Segment Start: MATERIAL FOR THIS EXERCISE
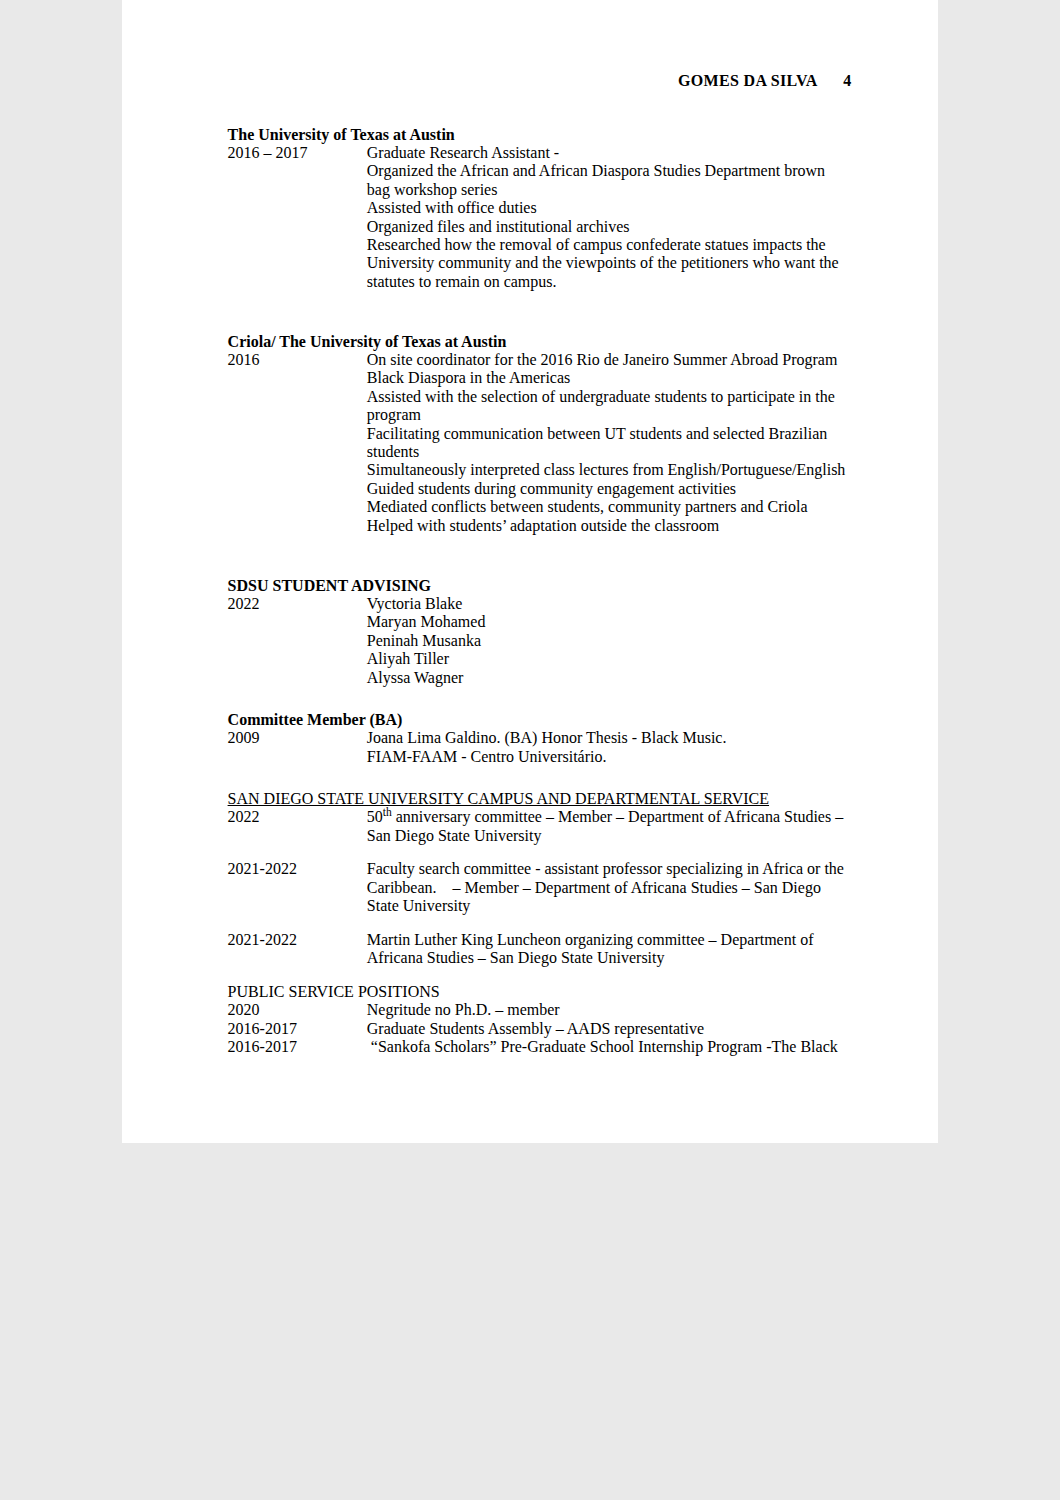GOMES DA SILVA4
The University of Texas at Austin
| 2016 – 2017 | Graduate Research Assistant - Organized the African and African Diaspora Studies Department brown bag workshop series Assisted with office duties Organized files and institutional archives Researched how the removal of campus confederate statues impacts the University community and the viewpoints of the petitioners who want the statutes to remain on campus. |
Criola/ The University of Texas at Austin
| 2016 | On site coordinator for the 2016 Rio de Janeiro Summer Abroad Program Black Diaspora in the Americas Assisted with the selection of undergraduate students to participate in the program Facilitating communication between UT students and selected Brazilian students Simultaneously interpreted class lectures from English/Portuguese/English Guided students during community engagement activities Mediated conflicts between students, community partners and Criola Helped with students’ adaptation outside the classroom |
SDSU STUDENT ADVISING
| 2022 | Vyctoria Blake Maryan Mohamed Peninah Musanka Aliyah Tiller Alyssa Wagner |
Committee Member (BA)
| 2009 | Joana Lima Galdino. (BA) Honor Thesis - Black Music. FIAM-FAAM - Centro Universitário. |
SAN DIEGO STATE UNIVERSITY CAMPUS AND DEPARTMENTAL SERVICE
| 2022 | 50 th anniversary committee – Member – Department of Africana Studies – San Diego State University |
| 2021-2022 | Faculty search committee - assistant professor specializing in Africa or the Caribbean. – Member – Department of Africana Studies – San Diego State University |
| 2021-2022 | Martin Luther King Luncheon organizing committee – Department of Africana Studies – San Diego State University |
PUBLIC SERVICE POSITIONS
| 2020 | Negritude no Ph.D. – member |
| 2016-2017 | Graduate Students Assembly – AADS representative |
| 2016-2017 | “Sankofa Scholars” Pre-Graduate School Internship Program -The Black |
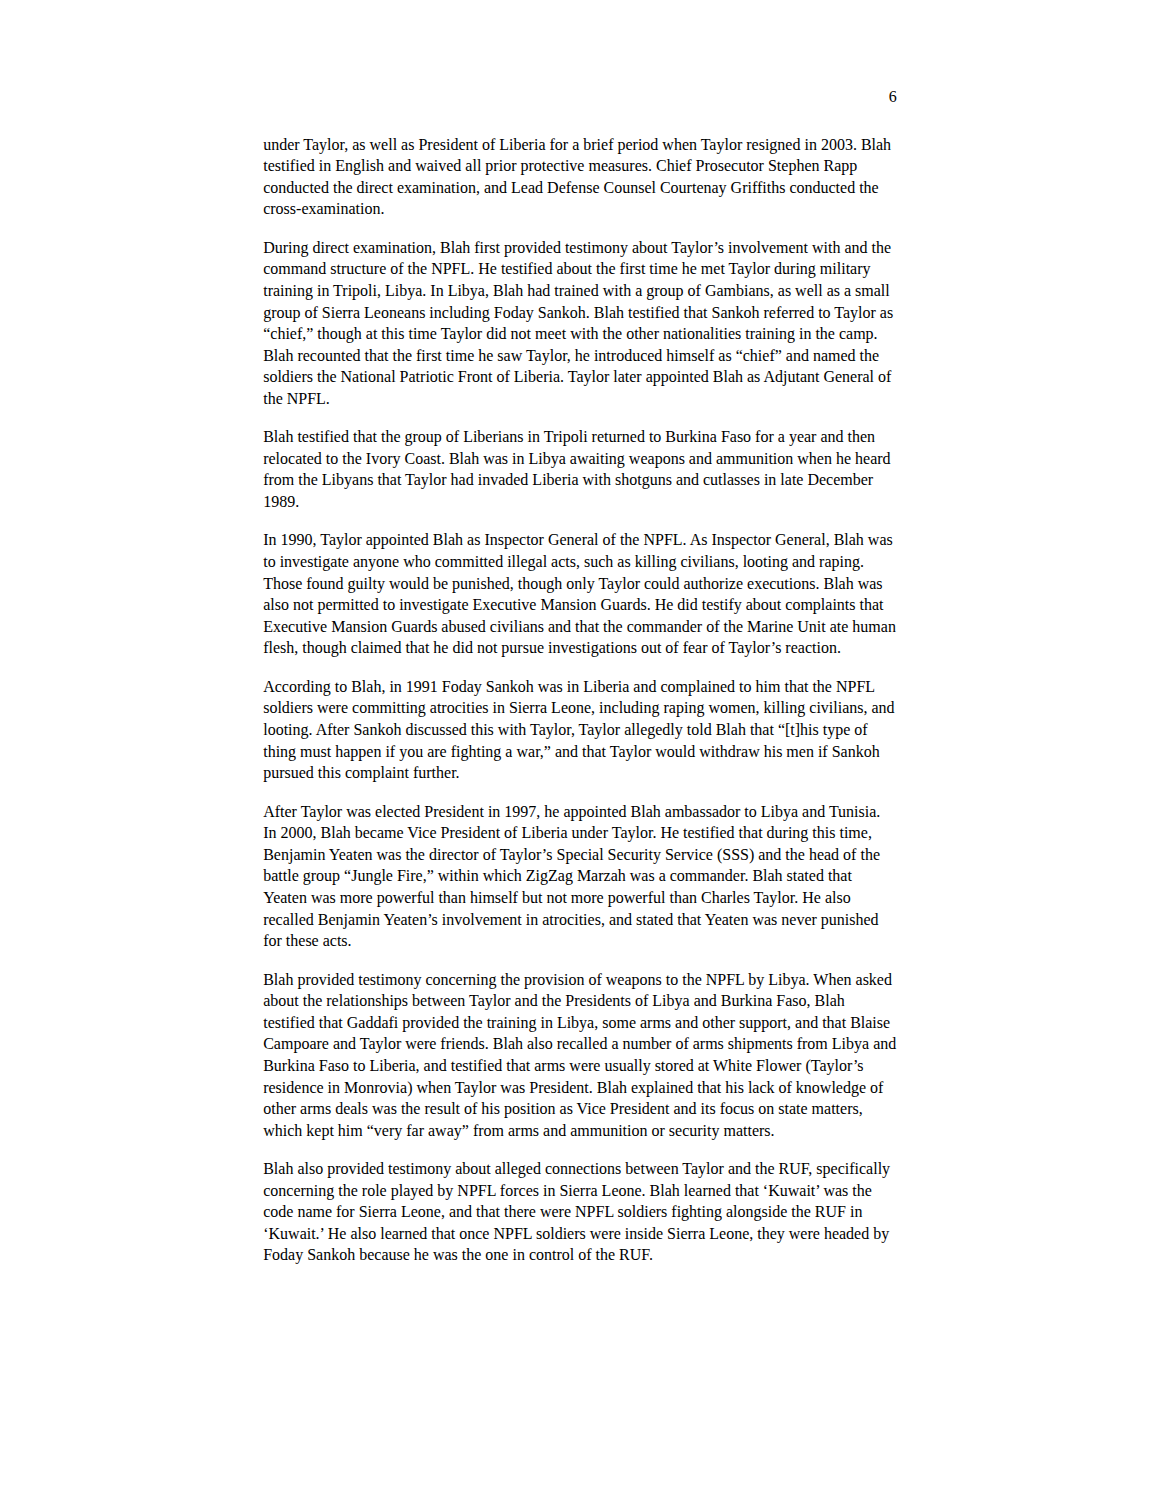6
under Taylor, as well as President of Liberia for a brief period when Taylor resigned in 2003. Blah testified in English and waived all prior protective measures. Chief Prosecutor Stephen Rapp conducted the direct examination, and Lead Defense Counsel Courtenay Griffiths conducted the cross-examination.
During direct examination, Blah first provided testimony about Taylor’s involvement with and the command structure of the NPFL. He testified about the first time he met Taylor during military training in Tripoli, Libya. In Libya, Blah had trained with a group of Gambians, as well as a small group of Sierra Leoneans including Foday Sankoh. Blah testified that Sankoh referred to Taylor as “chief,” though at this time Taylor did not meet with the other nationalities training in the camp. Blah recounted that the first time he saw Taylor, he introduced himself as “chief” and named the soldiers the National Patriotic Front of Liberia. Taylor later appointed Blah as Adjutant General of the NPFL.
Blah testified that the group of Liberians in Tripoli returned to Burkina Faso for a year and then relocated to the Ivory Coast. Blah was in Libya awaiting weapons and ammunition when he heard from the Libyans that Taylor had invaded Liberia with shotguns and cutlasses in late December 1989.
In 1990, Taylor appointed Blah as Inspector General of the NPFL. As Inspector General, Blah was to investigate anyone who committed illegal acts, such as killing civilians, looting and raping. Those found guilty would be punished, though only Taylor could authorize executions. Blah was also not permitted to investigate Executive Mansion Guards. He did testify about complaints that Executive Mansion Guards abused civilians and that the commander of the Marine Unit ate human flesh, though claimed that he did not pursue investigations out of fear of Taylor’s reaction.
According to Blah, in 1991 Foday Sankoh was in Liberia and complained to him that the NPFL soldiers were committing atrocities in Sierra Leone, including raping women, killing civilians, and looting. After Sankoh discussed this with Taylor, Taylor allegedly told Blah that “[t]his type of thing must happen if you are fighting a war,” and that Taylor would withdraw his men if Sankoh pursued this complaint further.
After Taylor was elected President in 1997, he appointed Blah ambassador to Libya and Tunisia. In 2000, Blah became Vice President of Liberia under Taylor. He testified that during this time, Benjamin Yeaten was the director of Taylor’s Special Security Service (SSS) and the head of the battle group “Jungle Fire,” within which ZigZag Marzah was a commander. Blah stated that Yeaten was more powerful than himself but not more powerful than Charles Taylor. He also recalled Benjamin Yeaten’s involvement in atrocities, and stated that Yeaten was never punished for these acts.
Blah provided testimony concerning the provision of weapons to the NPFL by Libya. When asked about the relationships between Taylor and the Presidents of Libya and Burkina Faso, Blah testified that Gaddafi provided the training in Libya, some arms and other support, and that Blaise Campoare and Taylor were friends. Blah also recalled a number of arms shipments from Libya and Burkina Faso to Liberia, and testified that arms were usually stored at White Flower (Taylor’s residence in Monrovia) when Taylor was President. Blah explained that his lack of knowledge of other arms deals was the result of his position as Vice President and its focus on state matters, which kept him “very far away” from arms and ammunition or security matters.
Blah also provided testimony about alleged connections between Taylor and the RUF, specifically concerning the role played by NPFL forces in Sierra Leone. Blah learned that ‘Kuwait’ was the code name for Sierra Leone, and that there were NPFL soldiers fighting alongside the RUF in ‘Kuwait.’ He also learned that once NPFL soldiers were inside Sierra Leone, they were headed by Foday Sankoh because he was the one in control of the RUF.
Segment End: MATERIAL FOR THIS EXERCISE
WHAT YOU NEED TO DO:
Using the listing above, repeat word for word each line from the one with "2021-2022 | Faculty" down to the one with "under Taylor, as", both included. Omit all pictures.

FINAL ANSWER:
| 2021-2022 | Faculty search committee - assistant professor specializing in Africa or the Caribbean. – Member – Department of Africana Studies – San Diego State University |
| 2021-2022 | Martin Luther King Luncheon organizing committee – Department of Africana Studies – San Diego State University |
PUBLIC SERVICE POSITIONS
| 2020 | Negritude no Ph.D. – member |
| 2016-2017 | Graduate Students Assembly – AADS representative |
| 2016-2017 | “Sankofa Scholars” Pre-Graduate School Internship Program -The Black |
6
under Taylor, as well as President of Liberia for a brief period when Taylor resigned in 2003. Blah testified in English and waived all prior protective measures. Chief Prosecutor Stephen Rapp conducted the direct examination, and Lead Defense Counsel Courtenay Griffiths conducted the cross-examination.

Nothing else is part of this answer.